介護保険の対象であるか否かの判断は、各自治体に任せられていますが、各自治体の担当者もすべての福祉用具を把握しているわけではないため、公益財団法人テクノエイド協会が推奨している、いわゆる《貸与マーク》が付与されている福祉用具かどうかを判断材料にしているようです。
しかし【ナーセントパット】には、その《貸与マーク》が付与されていません。
理由は定かではありませんが、体位を変換するための道具ではなく体位を保持するための道具としてとらえられているようです。
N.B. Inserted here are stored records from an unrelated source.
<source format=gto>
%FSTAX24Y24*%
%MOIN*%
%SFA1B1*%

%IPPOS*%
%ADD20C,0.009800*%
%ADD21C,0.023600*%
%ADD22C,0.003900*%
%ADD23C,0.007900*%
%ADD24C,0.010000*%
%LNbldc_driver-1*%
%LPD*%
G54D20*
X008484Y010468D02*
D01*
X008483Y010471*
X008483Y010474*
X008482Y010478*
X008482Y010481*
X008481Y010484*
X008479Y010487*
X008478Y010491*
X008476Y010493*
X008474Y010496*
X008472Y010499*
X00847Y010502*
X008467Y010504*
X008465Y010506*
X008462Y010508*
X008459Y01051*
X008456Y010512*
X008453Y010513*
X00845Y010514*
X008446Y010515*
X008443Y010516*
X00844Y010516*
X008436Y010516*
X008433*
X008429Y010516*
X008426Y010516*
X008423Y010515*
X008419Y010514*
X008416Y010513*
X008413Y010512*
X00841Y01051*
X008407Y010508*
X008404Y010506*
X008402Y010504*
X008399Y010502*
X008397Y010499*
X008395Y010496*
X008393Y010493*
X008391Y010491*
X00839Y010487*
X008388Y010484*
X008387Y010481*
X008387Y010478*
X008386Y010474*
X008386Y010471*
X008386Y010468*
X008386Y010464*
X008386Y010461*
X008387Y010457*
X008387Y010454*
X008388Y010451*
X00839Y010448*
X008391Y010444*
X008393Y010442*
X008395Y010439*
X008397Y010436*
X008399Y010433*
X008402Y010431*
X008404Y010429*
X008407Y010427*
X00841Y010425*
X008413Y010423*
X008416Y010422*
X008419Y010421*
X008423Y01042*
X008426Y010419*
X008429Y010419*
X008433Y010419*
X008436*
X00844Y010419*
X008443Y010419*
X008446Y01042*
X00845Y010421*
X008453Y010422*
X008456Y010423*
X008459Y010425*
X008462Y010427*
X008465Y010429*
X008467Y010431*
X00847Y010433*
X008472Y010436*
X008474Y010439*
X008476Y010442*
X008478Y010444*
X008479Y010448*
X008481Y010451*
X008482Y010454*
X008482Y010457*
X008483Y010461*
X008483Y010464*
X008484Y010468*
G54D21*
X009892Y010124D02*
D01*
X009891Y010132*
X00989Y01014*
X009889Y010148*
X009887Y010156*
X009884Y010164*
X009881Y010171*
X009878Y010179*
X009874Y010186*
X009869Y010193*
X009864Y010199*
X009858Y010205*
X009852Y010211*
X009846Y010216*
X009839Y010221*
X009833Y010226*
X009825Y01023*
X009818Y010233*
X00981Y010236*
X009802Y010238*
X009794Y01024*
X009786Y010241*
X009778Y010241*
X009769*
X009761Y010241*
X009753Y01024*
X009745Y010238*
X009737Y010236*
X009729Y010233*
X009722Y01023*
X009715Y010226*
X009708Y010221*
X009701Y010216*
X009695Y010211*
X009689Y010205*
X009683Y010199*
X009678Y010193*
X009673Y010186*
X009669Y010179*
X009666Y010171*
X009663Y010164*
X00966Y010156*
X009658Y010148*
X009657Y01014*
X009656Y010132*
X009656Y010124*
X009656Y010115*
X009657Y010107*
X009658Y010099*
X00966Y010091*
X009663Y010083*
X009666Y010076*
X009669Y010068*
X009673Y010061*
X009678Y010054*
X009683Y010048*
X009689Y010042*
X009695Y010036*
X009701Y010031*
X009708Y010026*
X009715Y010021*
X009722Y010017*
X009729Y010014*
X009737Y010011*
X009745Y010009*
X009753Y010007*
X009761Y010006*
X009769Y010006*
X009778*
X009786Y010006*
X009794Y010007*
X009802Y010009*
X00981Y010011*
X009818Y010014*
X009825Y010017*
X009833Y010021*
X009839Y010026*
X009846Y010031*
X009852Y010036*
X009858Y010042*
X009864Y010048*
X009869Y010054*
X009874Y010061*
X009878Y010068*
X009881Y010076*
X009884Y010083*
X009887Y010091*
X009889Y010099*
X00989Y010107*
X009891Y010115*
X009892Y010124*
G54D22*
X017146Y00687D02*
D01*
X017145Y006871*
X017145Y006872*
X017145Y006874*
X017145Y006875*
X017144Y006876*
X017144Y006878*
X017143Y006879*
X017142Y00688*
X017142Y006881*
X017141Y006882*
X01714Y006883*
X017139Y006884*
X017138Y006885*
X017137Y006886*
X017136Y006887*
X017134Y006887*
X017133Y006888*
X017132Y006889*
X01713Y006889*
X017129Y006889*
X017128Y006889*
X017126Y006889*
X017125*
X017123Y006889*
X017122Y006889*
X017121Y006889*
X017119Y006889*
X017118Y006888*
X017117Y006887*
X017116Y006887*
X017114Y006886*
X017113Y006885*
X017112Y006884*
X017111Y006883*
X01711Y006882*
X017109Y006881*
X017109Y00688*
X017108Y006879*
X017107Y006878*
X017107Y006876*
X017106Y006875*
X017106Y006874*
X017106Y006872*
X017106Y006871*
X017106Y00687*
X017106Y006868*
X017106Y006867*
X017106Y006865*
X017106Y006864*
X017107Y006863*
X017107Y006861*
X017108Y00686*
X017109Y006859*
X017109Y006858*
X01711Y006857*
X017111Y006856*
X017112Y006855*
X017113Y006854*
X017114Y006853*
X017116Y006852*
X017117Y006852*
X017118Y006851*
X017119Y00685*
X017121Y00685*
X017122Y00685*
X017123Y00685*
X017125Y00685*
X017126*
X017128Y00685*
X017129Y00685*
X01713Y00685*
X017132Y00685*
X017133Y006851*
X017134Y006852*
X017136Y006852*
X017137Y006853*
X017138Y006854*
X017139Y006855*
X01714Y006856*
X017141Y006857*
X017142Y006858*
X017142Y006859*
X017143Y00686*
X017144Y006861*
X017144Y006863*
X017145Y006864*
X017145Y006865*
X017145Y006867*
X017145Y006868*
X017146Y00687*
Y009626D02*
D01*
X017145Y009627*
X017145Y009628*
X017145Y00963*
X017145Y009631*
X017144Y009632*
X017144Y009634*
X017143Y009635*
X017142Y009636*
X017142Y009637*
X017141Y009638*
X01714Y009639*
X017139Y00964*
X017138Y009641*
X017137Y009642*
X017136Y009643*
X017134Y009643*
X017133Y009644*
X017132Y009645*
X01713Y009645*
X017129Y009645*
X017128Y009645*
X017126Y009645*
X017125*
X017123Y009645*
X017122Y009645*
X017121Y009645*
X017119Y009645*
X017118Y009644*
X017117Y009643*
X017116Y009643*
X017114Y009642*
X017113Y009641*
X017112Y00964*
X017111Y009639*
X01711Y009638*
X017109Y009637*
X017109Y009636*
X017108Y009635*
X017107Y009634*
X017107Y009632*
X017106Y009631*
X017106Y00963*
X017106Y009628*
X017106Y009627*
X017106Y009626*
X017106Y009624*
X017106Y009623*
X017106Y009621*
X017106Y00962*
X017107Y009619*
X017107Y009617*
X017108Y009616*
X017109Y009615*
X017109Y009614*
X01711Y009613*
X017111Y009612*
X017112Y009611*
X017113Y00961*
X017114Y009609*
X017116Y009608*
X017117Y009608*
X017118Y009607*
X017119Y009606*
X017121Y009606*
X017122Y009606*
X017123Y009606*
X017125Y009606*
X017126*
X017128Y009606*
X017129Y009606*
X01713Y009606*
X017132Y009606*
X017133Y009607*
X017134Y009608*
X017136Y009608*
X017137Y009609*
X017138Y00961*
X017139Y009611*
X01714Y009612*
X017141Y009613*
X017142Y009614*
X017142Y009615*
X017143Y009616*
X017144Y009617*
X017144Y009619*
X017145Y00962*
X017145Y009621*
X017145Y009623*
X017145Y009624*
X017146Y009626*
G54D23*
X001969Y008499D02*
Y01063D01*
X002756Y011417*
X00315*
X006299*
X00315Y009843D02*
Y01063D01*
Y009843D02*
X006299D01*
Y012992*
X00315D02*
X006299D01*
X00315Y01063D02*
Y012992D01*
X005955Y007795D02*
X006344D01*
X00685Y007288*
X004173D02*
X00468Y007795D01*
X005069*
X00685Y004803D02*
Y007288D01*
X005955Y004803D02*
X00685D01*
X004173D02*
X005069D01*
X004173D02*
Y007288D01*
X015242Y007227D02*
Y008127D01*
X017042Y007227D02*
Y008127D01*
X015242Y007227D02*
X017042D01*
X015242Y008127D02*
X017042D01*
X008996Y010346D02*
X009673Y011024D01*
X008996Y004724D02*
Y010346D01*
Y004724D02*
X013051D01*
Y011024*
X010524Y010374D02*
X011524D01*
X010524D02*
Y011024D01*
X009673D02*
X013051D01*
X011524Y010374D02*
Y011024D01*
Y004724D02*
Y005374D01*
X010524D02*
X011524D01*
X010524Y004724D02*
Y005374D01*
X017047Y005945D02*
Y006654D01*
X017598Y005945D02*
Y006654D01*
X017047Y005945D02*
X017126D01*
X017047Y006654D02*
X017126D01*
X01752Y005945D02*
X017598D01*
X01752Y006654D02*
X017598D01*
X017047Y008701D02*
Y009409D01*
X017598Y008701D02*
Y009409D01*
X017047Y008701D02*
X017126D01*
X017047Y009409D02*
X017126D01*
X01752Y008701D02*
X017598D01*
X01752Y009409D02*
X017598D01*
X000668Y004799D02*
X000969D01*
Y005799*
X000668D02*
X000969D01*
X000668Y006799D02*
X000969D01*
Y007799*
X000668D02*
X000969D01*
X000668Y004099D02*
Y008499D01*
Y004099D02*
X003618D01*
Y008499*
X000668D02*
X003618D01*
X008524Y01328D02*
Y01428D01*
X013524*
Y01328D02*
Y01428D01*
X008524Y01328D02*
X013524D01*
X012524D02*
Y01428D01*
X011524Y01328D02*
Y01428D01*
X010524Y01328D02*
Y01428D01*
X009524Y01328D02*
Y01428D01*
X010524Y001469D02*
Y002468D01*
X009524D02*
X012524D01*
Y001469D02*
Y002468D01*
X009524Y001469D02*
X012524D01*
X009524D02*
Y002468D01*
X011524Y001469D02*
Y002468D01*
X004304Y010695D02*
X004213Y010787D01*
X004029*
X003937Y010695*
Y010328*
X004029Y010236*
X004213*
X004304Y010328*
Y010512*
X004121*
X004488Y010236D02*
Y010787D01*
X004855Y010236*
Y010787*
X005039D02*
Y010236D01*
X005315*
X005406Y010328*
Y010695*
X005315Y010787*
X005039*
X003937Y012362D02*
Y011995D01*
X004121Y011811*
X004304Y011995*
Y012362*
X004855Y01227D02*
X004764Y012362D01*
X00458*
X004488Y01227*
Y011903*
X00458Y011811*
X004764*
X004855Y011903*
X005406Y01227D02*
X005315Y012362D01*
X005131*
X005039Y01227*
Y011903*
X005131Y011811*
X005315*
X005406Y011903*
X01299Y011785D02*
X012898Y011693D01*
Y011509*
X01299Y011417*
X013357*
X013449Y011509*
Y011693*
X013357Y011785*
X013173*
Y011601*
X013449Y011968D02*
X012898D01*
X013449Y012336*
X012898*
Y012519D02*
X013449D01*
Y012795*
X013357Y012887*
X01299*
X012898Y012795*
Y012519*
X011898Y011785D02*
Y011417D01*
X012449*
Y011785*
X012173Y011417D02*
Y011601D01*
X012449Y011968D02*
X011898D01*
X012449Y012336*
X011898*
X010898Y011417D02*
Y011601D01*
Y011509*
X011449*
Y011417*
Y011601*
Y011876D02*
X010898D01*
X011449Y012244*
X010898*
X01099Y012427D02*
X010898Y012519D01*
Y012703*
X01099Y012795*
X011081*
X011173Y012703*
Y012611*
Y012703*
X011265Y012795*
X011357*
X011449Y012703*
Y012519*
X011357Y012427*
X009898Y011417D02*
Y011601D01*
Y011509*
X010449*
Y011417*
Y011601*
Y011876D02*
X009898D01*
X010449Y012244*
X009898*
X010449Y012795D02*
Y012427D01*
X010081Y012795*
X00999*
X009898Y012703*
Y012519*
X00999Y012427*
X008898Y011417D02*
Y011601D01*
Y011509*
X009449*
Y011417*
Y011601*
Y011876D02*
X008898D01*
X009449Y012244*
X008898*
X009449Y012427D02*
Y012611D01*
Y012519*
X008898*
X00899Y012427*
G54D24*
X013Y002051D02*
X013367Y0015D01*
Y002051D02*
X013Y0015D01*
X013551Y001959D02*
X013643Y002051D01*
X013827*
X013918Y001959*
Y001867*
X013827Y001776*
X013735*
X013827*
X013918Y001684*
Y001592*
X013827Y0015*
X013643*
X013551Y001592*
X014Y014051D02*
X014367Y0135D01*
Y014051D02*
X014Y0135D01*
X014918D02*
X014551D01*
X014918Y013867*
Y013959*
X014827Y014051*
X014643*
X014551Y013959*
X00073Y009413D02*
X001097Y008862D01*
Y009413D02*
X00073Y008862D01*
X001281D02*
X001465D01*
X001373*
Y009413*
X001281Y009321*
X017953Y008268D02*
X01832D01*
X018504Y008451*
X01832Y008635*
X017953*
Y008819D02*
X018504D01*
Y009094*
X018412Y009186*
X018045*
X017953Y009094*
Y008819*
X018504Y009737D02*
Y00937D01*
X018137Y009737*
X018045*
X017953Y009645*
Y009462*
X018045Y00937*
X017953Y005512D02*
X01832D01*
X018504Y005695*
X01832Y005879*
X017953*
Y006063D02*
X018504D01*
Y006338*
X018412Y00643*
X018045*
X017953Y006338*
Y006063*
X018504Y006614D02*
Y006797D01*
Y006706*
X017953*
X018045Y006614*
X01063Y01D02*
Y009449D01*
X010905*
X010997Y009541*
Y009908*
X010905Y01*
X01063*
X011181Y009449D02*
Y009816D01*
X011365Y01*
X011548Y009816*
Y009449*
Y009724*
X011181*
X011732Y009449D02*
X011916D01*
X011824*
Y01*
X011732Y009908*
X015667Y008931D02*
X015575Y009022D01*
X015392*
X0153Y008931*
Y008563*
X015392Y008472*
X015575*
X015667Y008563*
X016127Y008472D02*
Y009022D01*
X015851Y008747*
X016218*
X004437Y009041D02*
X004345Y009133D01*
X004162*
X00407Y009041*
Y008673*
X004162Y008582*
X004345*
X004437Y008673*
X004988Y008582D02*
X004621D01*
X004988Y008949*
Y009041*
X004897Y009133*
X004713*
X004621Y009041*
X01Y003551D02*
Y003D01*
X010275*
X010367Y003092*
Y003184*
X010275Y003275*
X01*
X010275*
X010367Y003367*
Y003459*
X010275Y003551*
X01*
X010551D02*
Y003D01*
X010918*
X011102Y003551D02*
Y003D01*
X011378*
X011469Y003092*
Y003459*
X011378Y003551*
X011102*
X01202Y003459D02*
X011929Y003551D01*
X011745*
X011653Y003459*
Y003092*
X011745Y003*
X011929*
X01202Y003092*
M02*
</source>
つまり【ナーセントパット】は《貸与マーク》が付与されていませんので、多くの自治体では給付対象にはしていません。
【貸与マーク】なし
【貸与マーク】あり
※すべての自治体ではありませんので、詳しくはお住いの自治体にご確認下さい。
3. 保険対象になる製品とは…
それでは、そもそもどんな製品なら介護保険の対象になるのでしょうか!?
以下の通り、《貸与マーク》が付与されている製品をご紹介いたします。
ウェルピーHCシリーズ(タイカ)
サイズや形の種類が豊富なため、最近では体位変換用クッションの中心になってきています。中身の素材は反発力のあるクッションなので、動きのある関節部位などにオススメです。ただしカバーは通気性があるものの素材の問題からか、熱がこもりやすい印象です。
ロンボクッションシリーズ(ケープ)
程よい安定感があるため、しっかりと保持したい方や部位に向いています。
またカバーはサラッとした生地のため、肌触りも良く長時間の使用にも蒸れにくい特徴があります。
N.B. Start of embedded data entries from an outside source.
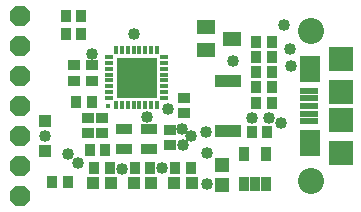
<source format=gts>
G75*
G70*
%OFA0B0*%
%FSLAX24Y24*%
%IPPOS*%
%LPD*%
%AMOC8*
5,1,8,0,0,1.08239X$1,22.5*
%
%ADD10C,0.0867*%
%ADD11R,0.0356X0.0434*%
%ADD12R,0.0434X0.0356*%
%ADD13R,0.0631X0.0474*%
%ADD14R,0.0395X0.0395*%
%ADD15R,0.1378X0.1378*%
%ADD16R,0.0138X0.0295*%
%ADD17R,0.0295X0.0138*%
%ADD18R,0.0178X0.0178*%
%ADD19R,0.0580X0.0330*%
%ADD20R,0.0513X0.0474*%
%ADD21R,0.0352X0.0470*%
%ADD22OC8,0.0674*%
%ADD23R,0.0611X0.0237*%
%ADD24R,0.0710X0.0907*%
%ADD25R,0.0828X0.0789*%
%ADD26R,0.0828X0.0828*%
%ADD27R,0.0867X0.0395*%
%ADD28C,0.0400*%
D10*
X013730Y002050D03*
X013730Y007050D03*
D11*
X012436Y006700D03*
X011924Y006700D03*
X011924Y006200D03*
X012436Y006200D03*
X012436Y005700D03*
X011924Y005700D03*
X011924Y005200D03*
X012436Y005200D03*
X012436Y004650D03*
X011924Y004650D03*
X011774Y003700D03*
X012286Y003700D03*
X009736Y002500D03*
X009224Y002500D03*
X008386Y002500D03*
X007874Y002500D03*
X007036Y002475D03*
X006524Y002475D03*
X006374Y003100D03*
X006886Y003100D03*
X005636Y002025D03*
X005124Y002025D03*
X005924Y004700D03*
X006436Y004700D03*
X006086Y006950D03*
X005574Y006950D03*
X005574Y007550D03*
X006086Y007550D03*
D12*
X005830Y005906D03*
X006430Y005906D03*
X006430Y005394D03*
X005830Y005394D03*
X006305Y004156D03*
X006780Y004156D03*
X006780Y003644D03*
X006305Y003644D03*
X009030Y003756D03*
X009030Y003244D03*
X009520Y004304D03*
X009520Y004816D03*
D13*
X010247Y006426D03*
X011113Y006800D03*
X010247Y007174D03*
D14*
X004880Y004050D03*
X004880Y003050D03*
X006485Y002000D03*
X007075Y002000D03*
X007835Y002000D03*
X008425Y002000D03*
X009185Y002000D03*
X009775Y002000D03*
D15*
X007930Y005500D03*
D16*
X007832Y004575D03*
X008028Y004575D03*
X008225Y004575D03*
X008422Y004575D03*
X008619Y004575D03*
X007635Y004575D03*
X007438Y004575D03*
X007241Y004575D03*
X007241Y006425D03*
X007438Y006425D03*
X007635Y006425D03*
X007832Y006425D03*
X008028Y006425D03*
X008225Y006425D03*
X008422Y006425D03*
X008619Y006425D03*
D17*
X008855Y006189D03*
X008855Y005992D03*
X008855Y005795D03*
X008855Y005598D03*
X008855Y005402D03*
X008855Y005205D03*
X008855Y005008D03*
X008855Y004811D03*
X007005Y004811D03*
X007005Y005008D03*
X007005Y005205D03*
X007005Y005402D03*
X007005Y005598D03*
X007005Y005795D03*
X007005Y005992D03*
X007005Y006189D03*
D18*
X006979Y004549D03*
D19*
X007500Y003780D03*
X008360Y003780D03*
X008360Y003120D03*
X007500Y003120D03*
D20*
X010780Y002585D03*
X010780Y001915D03*
D21*
X011506Y001942D03*
X011880Y001942D03*
X012254Y001942D03*
X012254Y002962D03*
X011506Y002962D03*
D22*
X004030Y001550D03*
X004030Y002550D03*
X004030Y003550D03*
X004030Y004550D03*
X004030Y005550D03*
X004030Y006550D03*
X004030Y007550D03*
D23*
X013677Y005062D03*
X013677Y004806D03*
X013677Y004550D03*
X013677Y004294D03*
X013677Y004038D03*
D24*
X013726Y003330D03*
X013726Y005770D03*
D25*
X014730Y006125D03*
X014730Y002975D03*
D26*
X014730Y004078D03*
X014730Y005022D03*
D27*
X010980Y005377D03*
X010980Y003723D03*
D28*
X011780Y004150D03*
X012330Y004150D03*
X012730Y004000D03*
X010230Y003700D03*
X009730Y003550D03*
X009480Y003250D03*
X010280Y003000D03*
X009430Y003800D03*
X008980Y004450D03*
X008280Y004200D03*
X007930Y005500D03*
X006430Y006300D03*
X007830Y006950D03*
X011130Y006050D03*
X013030Y006450D03*
X013080Y005900D03*
X012830Y007250D03*
X005980Y002650D03*
X005630Y002950D03*
X004880Y003550D03*
X007430Y002450D03*
X008780Y002500D03*
X010280Y001950D03*
M02*

</source>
サイズ展開は少ないため、身体状況に合わせて技術が必要となります。
ふわ・もシリーズ(イノアックリビング)
モチモチした触感が特徴で、肌触りを気にされる方や痛みが強い方におススメです!
ただし長時間の使用は蒸れやすいため向いていません。
4. まとめ
【ナーセントパット】は身体の隙間に差し込みやすく、だれでも扱いがしやすいという特徴はありますが、このように介護保険の対象からは外れているため、給付管理には十分な注意が必要です。
また日本褥瘡学会からも、使用に対する懸念が発表されているため、やはり拘縮が進行しやすい日本の高齢者には不向きなのかもしれません。
昔から、褥瘡や拘縮は人災であると言われてきましたが、介護保険対象の製品にもそれぞれ特徴があるため、製品を理解したうえで利用者や環境に適したサービス提供をすることが重要なポイントです。